Imaan Mohammed Alkhanen


2025

pdf bib
Saudi-Alignment Benchmark: Assessing LLMs Alignment with Cultural Norms and Domain Knowledge in the Saudi Context
Manal Alhassoun | Imaan Mohammed Alkhanen | Nouf Alshalawi | Ibtehal Baazeem | Waleed Alsanie
Proceedings of The Third Arabic Natural Language Processing Conference

For effective use in specific countries, Large Language Models (LLMs) need a strong grasp of local culture and core knowledge to ensure socially appropriate, context-aware, and factually correct responses. Existing Arabic and Saudi benchmarks are limited, focusing mainly on dialects or lifestyle, with little attention to deeper cultural or domain-specific alignment from authoritative sources.
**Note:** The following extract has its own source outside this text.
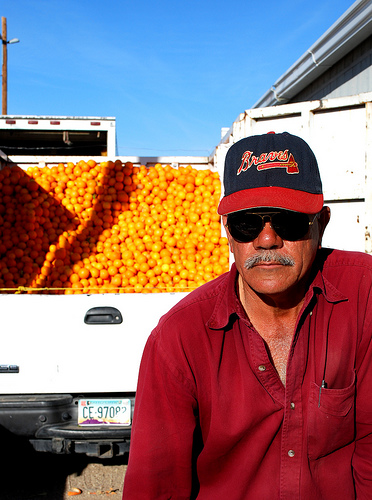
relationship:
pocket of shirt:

To address this gap and the challenge LLMs face with non-Western cultural nuance, this study introduces the Saudi-Alignment Benchmark. It consists of 874 manually curated questions across two core cultural dimensions: Saudi Cultural and Ethical Norms, and Saudi Domain Knowledge. These questions span multiple subcategories and use three formats to assess different goals with verified sources. Our evaluation reveals significant variance in LLM alignment. GPT-4 achieved the highest overall accuracy (83.3%), followed by ALLaM-7B (81.8%) and Llama-3.3-70B (81.6%), whereas Jais-30B exhibited a pronounced shortfall at 21.9%. Furthermore, multilingual LLMs excelled in norms; ALLaM-7B in domain knowledge. Considering the effect of question format, LLMs generally excelled in selected-response formats but showed weaker results on generative tasks, indicating that recognition-based benchmarks alone may overestimate cultural and contextual alignment. These findings highlight the need for tailored benchmarks and reveal LLMs’ limitations in achieving cultural grounding, particularly in underrepresented contexts like Saudi Arabia.